The mechanism for adjusting the radius r.sub.2 will now be described with reference to FIGS. 16 and 17. In FIG. 17, an adjusting pin 120 is connected to the bushing 115 which corresponds to the center axis line O.sub.3 of the bushing 115. The pin 120 is inserted into an adjustment hole 121 formed in the rotary shaft 113 with clearance C.sub.1 developed therebetween to allow the pin 120 to reciprocate in a perpendicular direction with respect to the axial direction of the bushing 115.
That is, as shown in FIG. 16, the center axis line O.sub.3 of the bushing 115 is reciprocative within the predetermined angle .theta. along the circular locus of radius r.sub.1 even though center axis line O.sub.2 of the eccentric shaft 114 is the center of rotation for bushing 115. As the pin 120 moves within the hole 121, as shown in FIG. 16, the radial distance between the axis line O.sub.1 of the rotary shaft 113 and the axis line O.sub.3 of the bushing 115, alternates between radius r.sub.21 and radius r.sub.22. As a result, the urging force acting between the slidably abutting portions T can be adjustably controlled to allow for proper sealing between members 112b and 117b and consequently, for the efficient operation of the compressor.

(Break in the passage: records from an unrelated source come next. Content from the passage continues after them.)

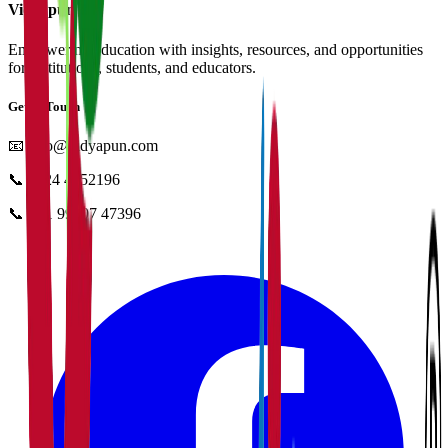
Vidyapun
Empowering education with insights, resources, and opportunities
for institutions, students, and educators.
Get in Touch
📧
info@vidyapun.com
📞
0124 4252196
📞
+91 99107 47396
facebook
t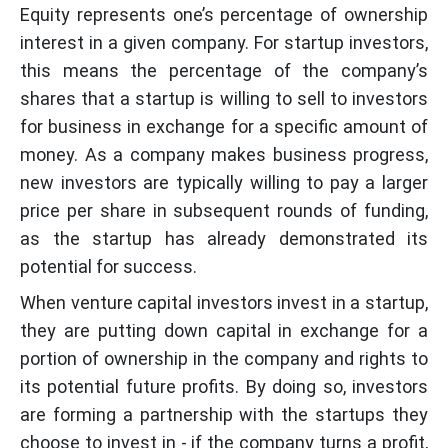
Equity represents one’s percentage of ownership
interest in a given company. For startup investors,
this means the percentage of the company’s
shares that a startup is willing to sell to investors
for business in exchange for a specific amount of
money. As a company makes business progress,
new investors are typically willing to pay a larger
price per share in subsequent rounds of funding,
as the startup has already demonstrated its
potential for success.
When venture capital investors invest in a startup,
they are putting down capital in exchange for a
portion of ownership in the company and rights to
its potential future profits. By doing so, investors
are forming a partnership with the startups they
choose to invest in - if the company turns a profit,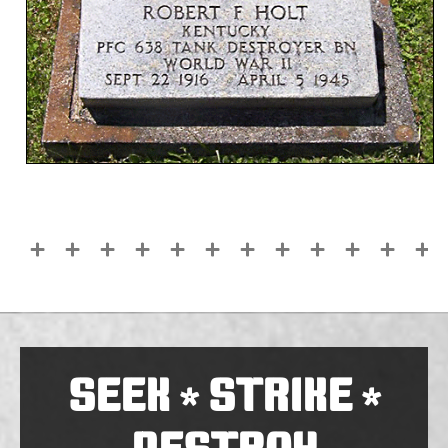
SEEK
STRIKE
*
*
DESTROY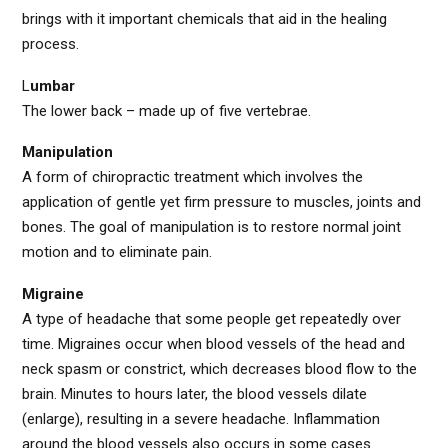
brings with it important chemicals that aid in the healing
process.
L
umbar
The lower back – made up of five vertebrae.
Manipulation
A form of chiropractic treatment which involves the
application of gentle yet firm pressure to muscles, joints and
bones. The goal of manipulation is to restore normal joint
motion and to eliminate pain.
Migraine
A type of headache that some people get repeatedly over
time. Migraines occur when blood vessels of the head and
neck spasm or constrict, which decreases blood flow to the
brain. Minutes to hours later, the blood vessels dilate
(enlarge), resulting in a severe headache. Inflammation
around the blood vessels also occurs in some cases.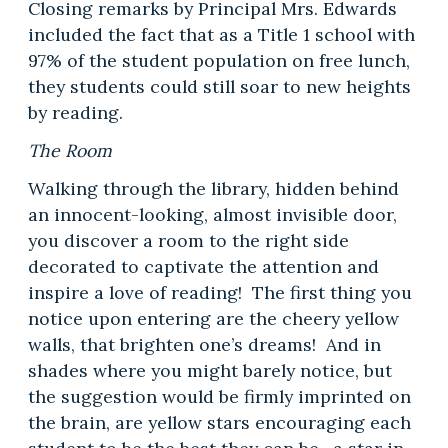
Closing remarks by Principal Mrs. Edwards
included the fact that as a Title 1 school with
97% of the student population on free lunch,
they students could still soar to new heights
by reading.
The Room
Walking through the library, hidden behind
an innocent-looking, almost invisible door,
you discover a room to the right side
decorated to captivate the attention and
inspire a love of reading! The first thing you
notice upon entering are the cheery yellow
walls, that brighten one’s dreams! And in
shades where you might barely notice, but
the suggestion would be firmly imprinted on
the brain, are yellow stars encouraging each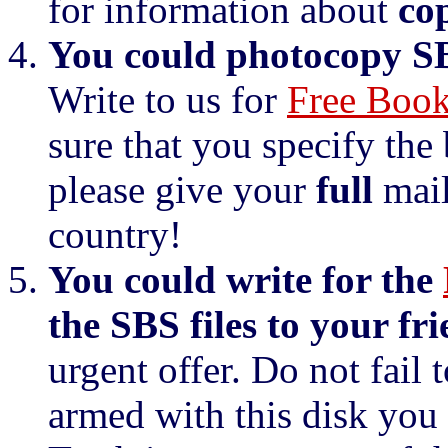
for information about
co
You could photocopy SBS
Write to us for
Free Book
sure that you specify the
please give your
full
mail
country!
You could write for the
the SBS files to your fri
urgent offer. Do not fail t
armed with this disk you 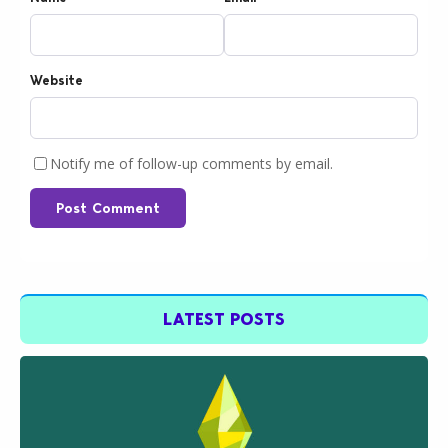
Website
Notify me of follow-up comments by email.
Post Comment
LATEST POSTS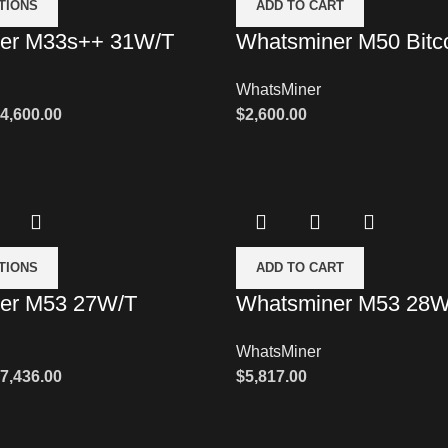
TIONS
ADD TO CART
er M33s++ 31W/T
Whatsminer M50 Bitco
WhatsMiner
4,600.00
$
2,600.00
TIONS
ADD TO CART
er M53 27W/T
Whatsminer M53 28W
WhatsMiner
7,436.00
$
5,817.00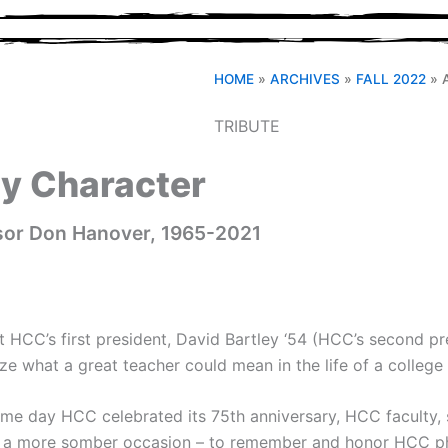
HOME
»
ARCHIVES
»
FALL 2022
»
TRIBUTE
ry Character
ssor Don Hanover, 1965-2021
HCC’s first president, David Bartley ‘54 (HCC’s second pre
ze what a great teacher could mean in the life of a college
me day HCC celebrated its 75th anniversary, HCC faculty, st
r a more somber occasion – to remember and honor HCC ph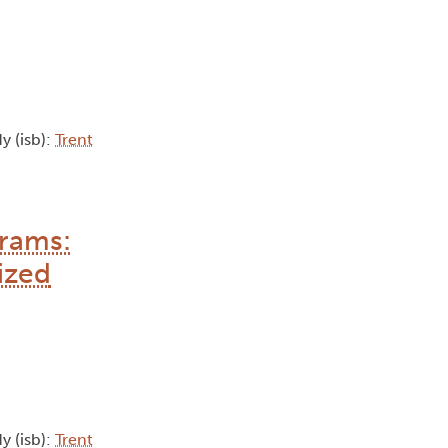
y (isb):
Trent
grams:
ized
y (isb):
Trent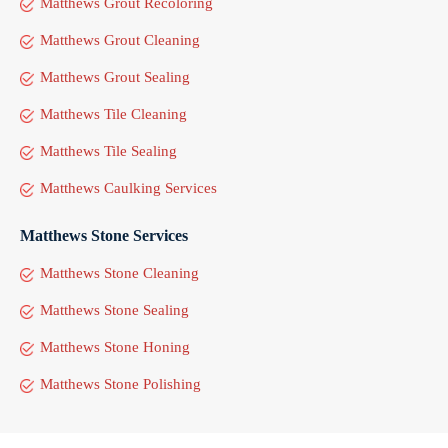
Matthews Grout Recoloring
Matthews Grout Cleaning
Matthews Grout Sealing
Matthews Tile Cleaning
Matthews Tile Sealing
Matthews Caulking Services
Matthews Stone Services
Matthews Stone Cleaning
Matthews Stone Sealing
Matthews Stone Honing
Matthews Stone Polishing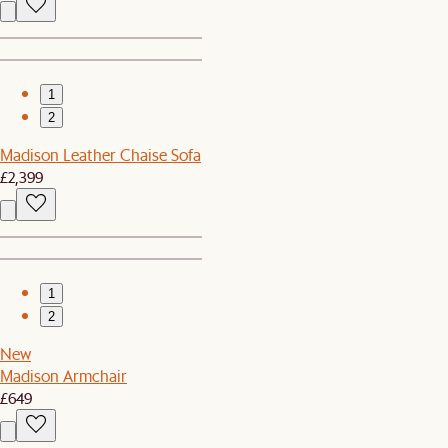
1
2
Madison Leather Chaise Sofa
£2,399
1
2
New
Madison Armchair
£649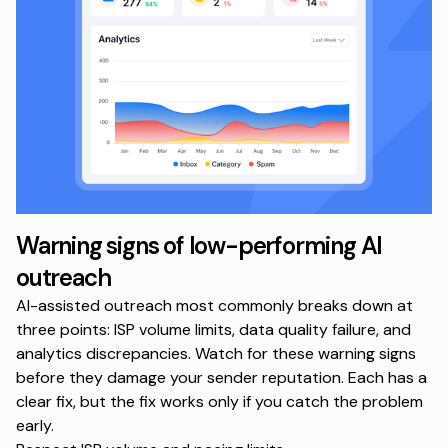
Warning signs of low-performing AI
outreach
AI-assisted outreach most commonly breaks down at
three points: ISP volume limits, data quality failure, and
analytics discrepancies. Watch for these warning signs
before they damage your sender reputation. Each has a
clear fix, but the fix works only if you catch the problem
early.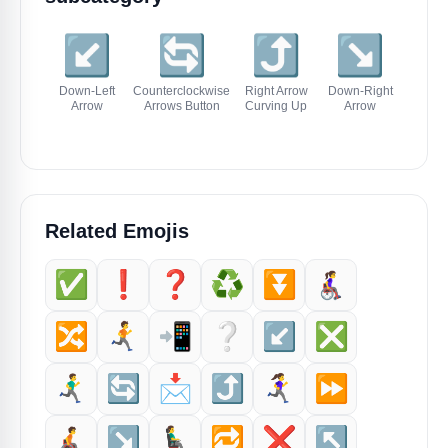
↙️
🔄
⤴️
↘️
↖
Down-Left
Counterclockwise
Right Arrow
Down-Right
Up-Left
Arrow
Arrows Button
Curving Up
Arrow
Related Emojis
✅️
❗️
❓️
♻️
⏬️
👩‍🦽‍➡️
🔀
🏃‍➡️
📲
❔️
↙️
❎️
🏃‍♂️‍➡️
🔄
📩
⤴️
🏃‍♀️‍➡️
⏩️
🧑‍🦽‍➡️
↘️
👨‍🦼‍➡️
🔁
❌️
↖️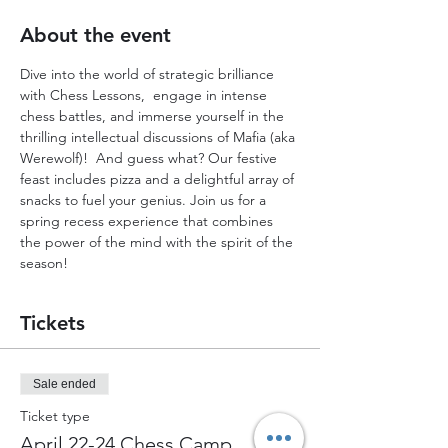
About the event
Dive into the world of strategic brilliance 
with Chess Lessons,  engage in intense 
chess battles, and immerse yourself in the 
thrilling intellectual discussions of Mafia (aka 
Werewolf)!  And guess what? Our festive 
feast includes pizza and a delightful array of 
snacks to fuel your genius. Join us for a 
spring recess experience that combines 
the power of the mind with the spirit of the 
season!
Tickets
Sale ended
Ticket type
April 22-24 Chess Camp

To prevent bushing 115 from disengaging from the shaft 114, a snap ring 122 is fitted to the tip portion of the eccentric shaft 114 as shown in FIG. 17. Clearance C.sub.2 permits the bushing 115 and balancing weight 119 to shift along the axial line O.sub.2 of the eccentric shaft 114. As a result, when the scroll 117 rotates, the bushing 115 and the balancing weight 119 reciprocate along the axial line of the eccentric shaft 114 due to the presence of the clearance C.sub.2. This movement generates noise. When such a conventional scroll type compressor is employed in vehicular air conditioning systems, it is desirable to minimize the noise caused by shifting of bushing 115 and balancing weight 119. Reducing the noise in this way, tends to increase the comfort level of the vehicle's driver and passengers.